Tartışırken dahi mütevazılığın korunmasının bir erdem olarak kabul edildiği günlerin geleceği umudunu korumak istiyorum. Bu nedenle elimizi kalbimize götürüp sade ve fikri gücü olanların yanında olmaya devam edelim. Mutlaka mütevazi olmak, fikri güç sahibi olmak sonunda kazanacak.

***

8 MART KADINLAR GÜNÜ

Coğrafyadaki ilk feminist çalışmaların mimarı olan Elbis Gesaratsyan, Sırpuhi Düsap, Zabel Asadur, Zabel Yesayan ve Hayganuş Mark’ı hatırlatmanın önemine inanıyorum. Coğrafyanın en zor şartlarında bu mücadelenin ateşini yakmışlar. Selam olsun!

Elbette coğrafyanın en büyük acısını 1915’te yaşayan Ermeni kadınları da selamlamak istiyorum. Bugün “Benim ninem Ermeni’ydi” diyen arkadaşların kendi tarihiyle yüzleşmeleri gerektiğini bu vesileyle hatırlatmak doğru olacaktır.

Coğrafyadaki değişimlerde hep öncü olan ve en ağır bedelleri ödeyen kadınların 8 Mart Kadınlar günü kutlu olsun.

Կին, Կեանք, Ազատութիւն - Gin, Gyank, Azadutyun!

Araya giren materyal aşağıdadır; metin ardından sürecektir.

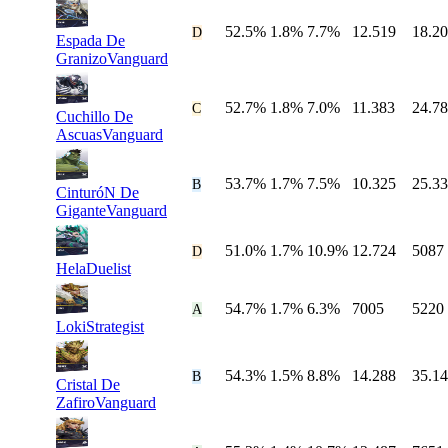
52.5%
1.8%
7.7%
12.519
18.2
#
22
D
Espada De
Granizo
Vanguard
52.7%
1.8%
7.0%
11.383
24.7
#
23
C
Cuchillo De
Ascuas
Vanguard
53.7%
1.7%
7.5%
10.325
25.3
#
24
B
CinturóN De
Gigante
Vanguard
51.0%
1.7%
10.9%
12.724
5087
#
25
D
Hela
Duelist
54.7%
1.7%
6.3%
7005
5220
#
26
A
Loki
Strategist
54.3%
1.5%
8.8%
14.288
35.1
#
27
B
Cristal De
Zafiro
Vanguard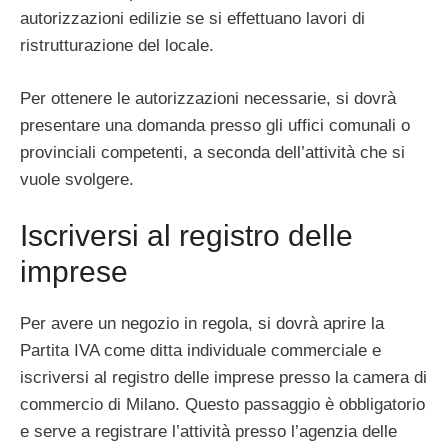
autorizzazioni edilizie se si effettuano lavori di
ristrutturazione del locale.
Per ottenere le autorizzazioni necessarie, si dovrà
presentare una domanda presso gli uffici comunali o
provinciali competenti, a seconda dell’attività che si
vuole svolgere.
Iscriversi al registro delle
imprese
Per avere un negozio in regola, si dovrà aprire la
Partita IVA come ditta individuale commerciale e
iscriversi al registro delle imprese presso la camera di
commercio di Milano. Questo passaggio è obbligatorio
e serve a registrare l’attività presso l’agenzia delle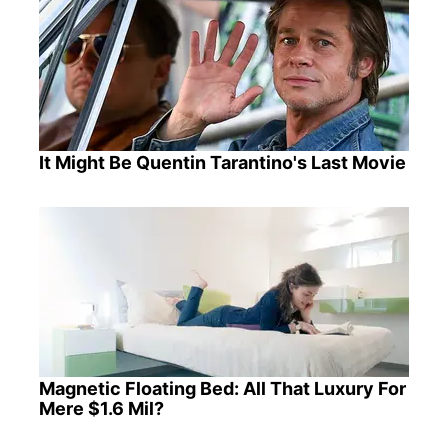
It Might Be Quentin Tarantino's Last Movie
Magnetic Floating Bed: All That Luxury For
Mere $1.6 Mil?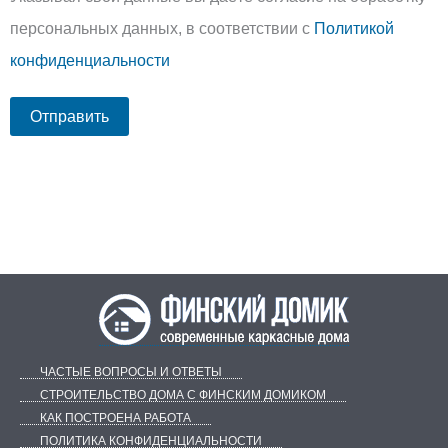
персональных данных, в соответствии с
Политикой
конфиденциальности
ЧАСТЫЕ ВОПРОСЫ И ОТВЕТЫ
СТРОИТЕЛЬСТВО ДОМА С ФИНСКИМ ДОМИКОМ
КАК ПОСТРОЕНА РАБОТА
ПОЛИТИКА КОНФИДЕНЦИАЛЬНОСТИ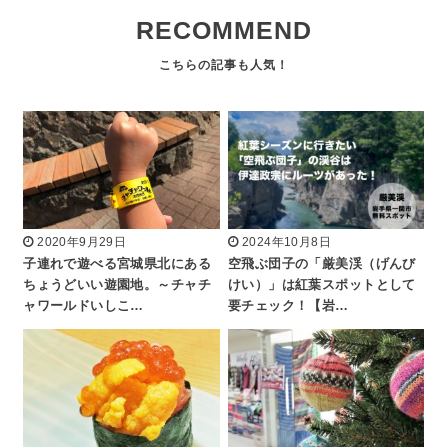
RECOMMEND
2020年9月29日
2024年10月8日
子連れで遊べる宮城県北にある
空飛ぶ団子の「厳美渓（げんび
ちょうどいい遊園地。～チャチ
けい）」は紅葉スポットとして
ャワールドいしこ…
要チェック！【岩…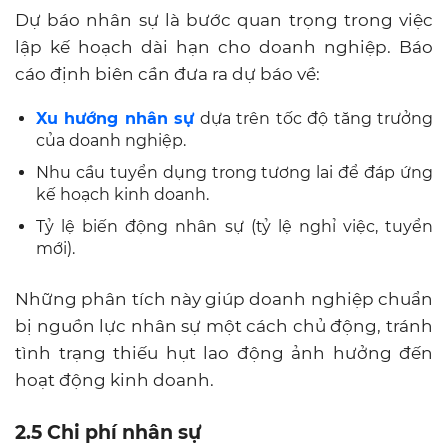
Dự báo nhân sự là bước quan trọng trong việc
lập kế hoạch dài hạn cho doanh nghiệp. Báo
cáo định biên cần đưa ra dự báo về:
Xu hướng nhân sự
dựa trên tốc độ tăng trưởng
của doanh nghiệp.
Nhu cầu tuyển dụng trong tương lai để đáp ứng
kế hoạch kinh doanh.
Tỷ lệ biến động nhân sự (tỷ lệ nghỉ việc, tuyển
mới).
Những phân tích này giúp doanh nghiệp chuẩn
bị nguồn lực nhân sự một cách chủ động, tránh
tình trạng thiếu hụt lao động ảnh hưởng đến
hoạt động kinh doanh.
2.5 Chi phí nhân sự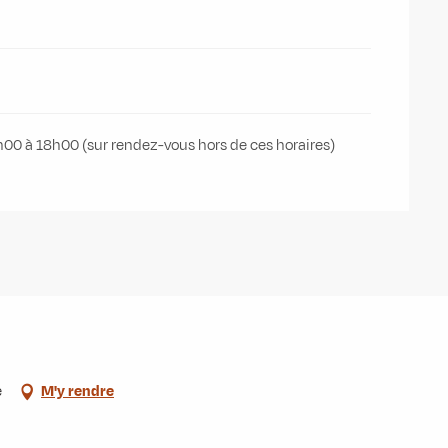
00 à 18h00 (sur rendez-vous hors de ces horaires)
e
M'y rendre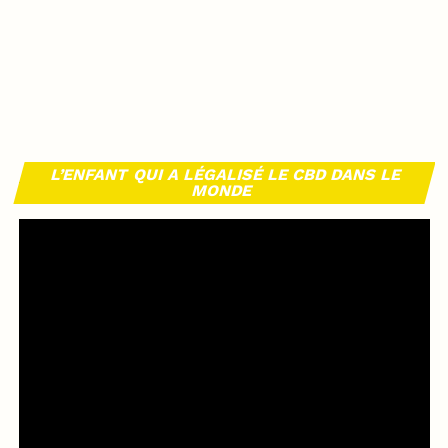
L’ENFANT QUI A LÉGALISÉ LE CBD DANS LE
MONDE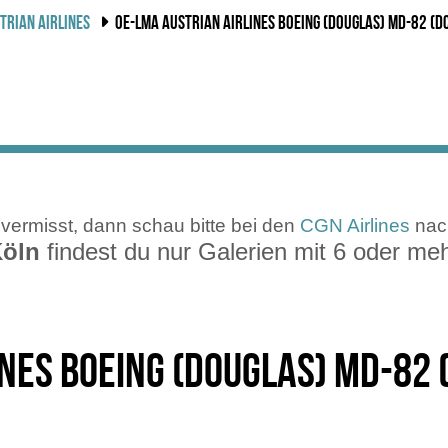
TRIAN AIRLINES
OE-LMA AUSTRIAN AIRLINES BOEING (DOUGLAS) MD-82 (D
vermisst, dann schau bitte bei den
CGN Airlines
nach
Köln
findest du nur Galerien mit 6 oder me
nes Boeing (Douglas) MD-82 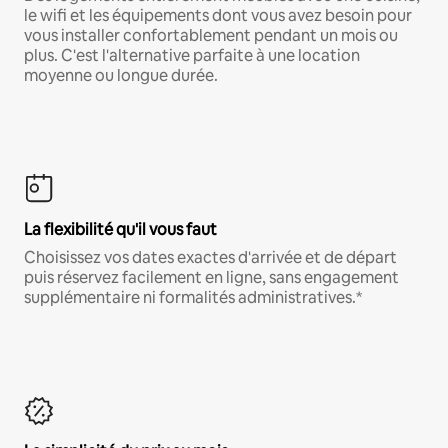
le wifi et les équipements dont vous avez besoin pour
vous installer confortablement pendant un mois ou
plus. C'est l'alternative parfaite à une location
moyenne ou longue durée.
La flexibilité qu'il vous faut
Choisissez vos dates exactes d'arrivée et de départ
puis réservez facilement en ligne, sans engagement
supplémentaire ni formalités administratives.*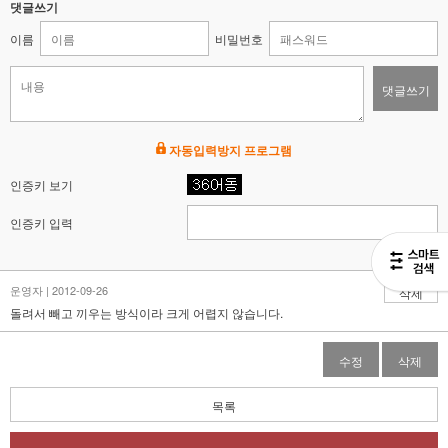
댓글쓰기
이름
비밀번호
댓글쓰기
자동입력방지 프로그램
인증키 보기
인증키 입력
운영자 | 2012-09-26
삭제
돌려서 빼고 끼우는 방식이라 크게 어렵지 않습니다.
수정
삭제
목록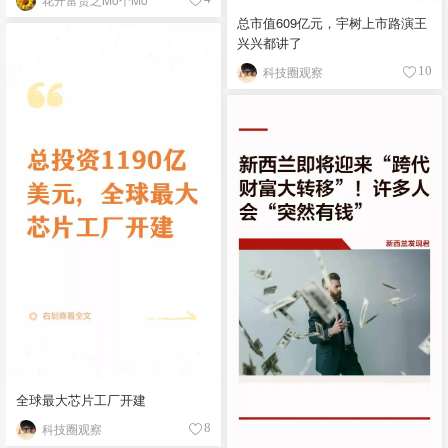
总市值609亿元，宇树上市路演王
兴兴都讲了
科技圈观察
10
全球最大芯片工厂开建
科技圈观察
8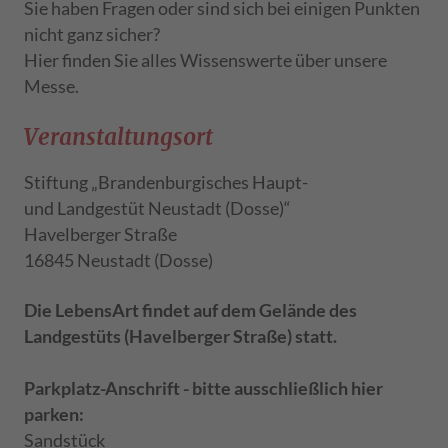
Sie haben Fragen oder sind sich bei einigen Punkten
nicht ganz sicher?
Hier finden Sie alles Wissenswerte über unsere
Messe.
Veranstaltungsort
Stiftung „Brandenburgisches Haupt-
und Landgestüt Neustadt (Dosse)“
Havelberger Straße
16845 Neustadt (Dosse)
Die LebensArt findet auf dem Gelände des
Landgestüts (Havelberger Straße) statt.
Parkplatz-Anschrift - bitte ausschließlich hier
parken:
Sandstück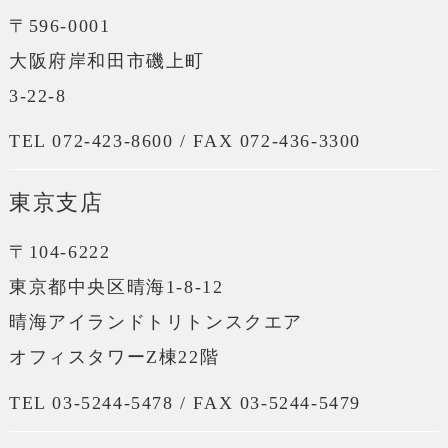
〒596-0001
大阪府岸和田市磯上町
3-22-8
TEL 072-423-8600 / FAX 072-436-3300
東京支店
〒104-6222
東京都中央区晴海1-8-12
晴海アイランドトリトンスクエア
オフィスタワーZ棟22階
TEL 03-5244-5478 / FAX 03-5244-5479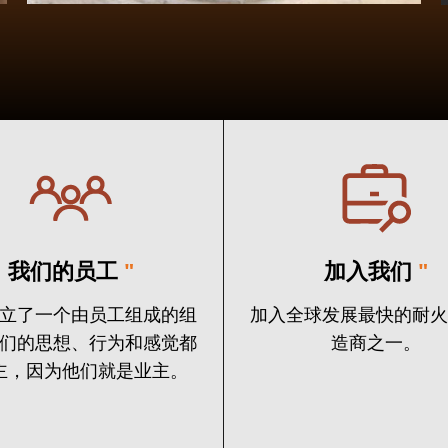
我们的员工
"
加入我们
"
立了一个由员工组成的组
加入全球发展最快的耐
们的思想、行为和感觉都
造商之一。
主，因为他们就是业主。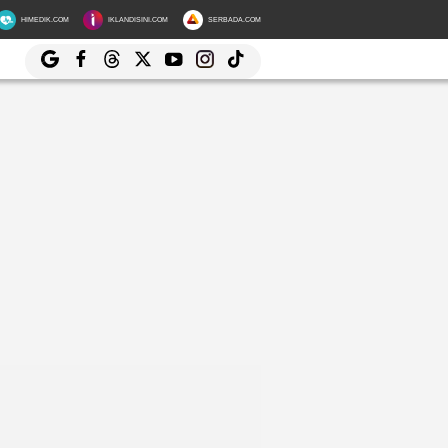
HIMEDIK.COM
IKLANDISINI.COM
SERBADA.COM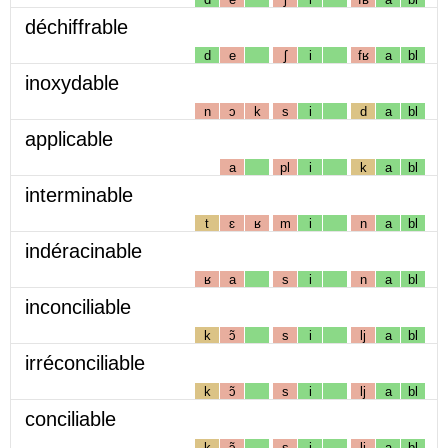
déchiffrable
d
e
ʃ
i
fʁ
a
bl
inoxydable
n
ɔ
k
s
i
d
a
bl
applicable
a
pl
i
k
a
bl
interminable
t
ɛ
ʁ
m
i
n
a
bl
indéracinable
ʁ
a
s
i
n
a
bl
inconciliable
k
ɔ̃
s
i
lj
a
bl
irréconciliable
k
ɔ̃
s
i
lj
a
bl
conciliable
k
ɔ̃
s
i
lj
a
bl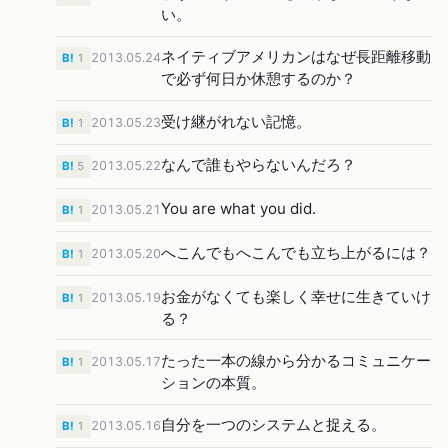
い。
ネイティブアメリカンはなぜ長距離移動
2013.05.24
B!
1
で必ず何日か休憩するのか？
受け継がれない記憶。
2013.05.23
B!
1
なんで誰もやらないんだろ？
2013.05.22
B!
5
You are what you did.
2013.05.21
B!
1
へこんでもへこんでも立ち上がるには？
2013.05.20
B!
1
お金がなくても楽しく幸せに生きていけ
2013.05.19
B!
1
る？
たった一本の線から分かるコミュニケー
2013.05.17
B!
1
ションの本質。
自分を一つのシステムと捉える。
2013.05.16
B!
1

Murad Mıhçı: Ermeni yazar, siyasetçi, aktivist. 1975’te İstanbul'da doğdu. 2010’da Eşitlik ve Demokrasi Partisi Parti Meclis üyesi oldu. 2014’te İstanbul Halkların Demokratik Partisi İl yönetiminde görev alıp basın sözcüsü görevini yürüttü. 2015 yılında yapılan 7 Haziran ve 1 Kasım seçimlerinde HDP İstanbul 1. Bölge Vekil adayı oldu. 2016 ve 2017 'de Halkların Demokratik Partisi 2 Kongresi’nde Parti Meclis ve Merkez Yürütme Kurul üyesi görevlerini üstlendi. Halklar İnançlar ve Genişleme Komisyonlarında çalışma yürüttü. Turnusol, Agos Gazetesi (misafir yazar), Demokrat Haber'de yazarlık yaptı. ''Yeniden İnşa Et '' kitap yazarlarından. Şu anda DEM PARTİ Parti Meclis ve MYK üyesi. Göçmen ve Mülteciler Eş Sözcüsü.